Workplans: Dynamic and ephemeral streaming pipelines

The data pipelines in Lithium are called a Workplan and they contain all the information about the ETL components (and other information we will see later) required to run the pipeline. A workplan is dynamically provisioned to serve a data movement request and is deprovisioned as soon as the movement finishes, making it “ephemeral”.

Everything in yellow in the above diagram is dynamically provisioned and ephemeral including the Source, Transform, Sink, and the Kafka topics between them. Workplans typically consist of three primary types of processors, with a potential fourth type that we will delve into later:

• Source (a.k.a Extract) – The component responsible for sourcing the data from the source system and sending it into the pipeline
• Transform – The component that transforms and/or validates the incoming data so that it is ready to be ingested by the destination system
• Sink (a.k.a Load) – The component responsible for sending the data into the destination system

But how are these workplan processors hosted/deployed? Let’s see in the next section.

Bring your own host

The Lithium platform implements a Bring your own Host (BYOH) model. The Lithium processors are housed within services. These services are owned by the consumers of Lithium, for example Jira and Confluence, that have use cases for data movement. They just need to integrate the Lithium SDK and write their own custom processors to be provisioned on demand. The Lithium SDK is a Java library that abstracts out all the Kafka-related processing such as discovering Kafka clusters, creating Kafka topics, publishing to and consuming from those Kafka topics, authentication, and more. The SDK provides very simple APIs to the consumers to interact with the platform.

Consumers of the platform just focus on writing their processing logic and don’t need to worry about how the underlying platform works. This gives them the ability to host their processors closer to the data and the domain logic, one of the key advantages of Bring your own Host model.

Heterogenous distribution

Each processor of a Lithium work plan can be hosted in a different kind of service, and potentially in different instances of a service. Each processor type is hosted in an appropriate service instance based on the type of processor, business logic, and data locality. This results in a work plan where different processors are hosted and owned by different services.

Pipeline isolation

Since all Lithium workplans are dynamic and ephemeral, data pipelines operate in isolation from each other. Although they may share local service resources, they DO NOT share processor instances of Kafka topics. Each data pipeline has its own set of Kafka topics, processor types, and runtime parameters. This isolation is also the enabler for core capabilities such as pause, resume, rewind, and remediation. The pipelines can be paused and resumed at will without impacting other workplans. This also allows us to guarantee that the data of each tenant is isolated in its own set of Kafka topics.

Workplan spec

Every work plan requires a specification which defines all the parameters for its execution. A specification contains the details about source, sink, and data processors (or transformations). It also contains other parameters such as parallelism, retry attempts, etc.
═══
#### EXERCISE TASKS
1. Answer these questions from the workplan excerpt, one answer per line, marked the same way:
(a) What kind of library is the Lithium SDK?
(b) Which two services are given as examples of Lithium consumers?
(c) Besides parallelism, what other parameter does a workplan specification contain?
2. Quote everything in the workplan excerpt from "Pipeline isolation" down to "retry attempts, etc.".

#### DATASET SECTION
═══
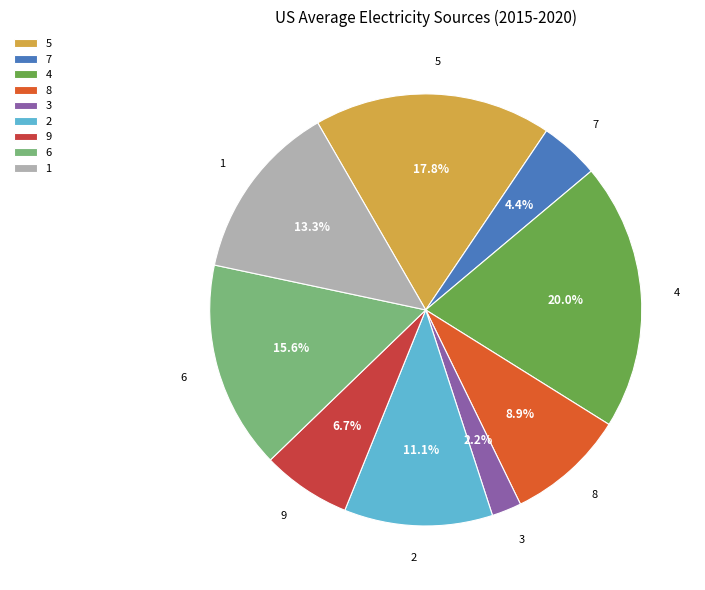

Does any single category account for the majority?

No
═══
#### TASK SOLUTIONS
1.
(a) A Java library.
(b) Jira and Confluence.
(c) Retry attempts.

2.
Pipeline isolation

Since all Lithium workplans are dynamic and ephemeral, data pipelines operate in isolation from each other. Although they may share local service resources, they DO NOT share processor instances of Kafka topics. Each data pipeline has its own set of Kafka topics, processor types, and runtime parameters. This isolation is also the enabler for core capabilities such as pause, resume, rewind, and remediation. The pipelines can be paused and resumed at will without impacting other workplans. This also allows us to guarantee that the data of each tenant is isolated in its own set of Kafka topics.

Workplan spec

Every work plan requires a specification which defines all the parameters for its execution. A specification contains the details about source, sink, and data processors (or transformations). It also contains other parameters such as parallelism, retry attempts, etc.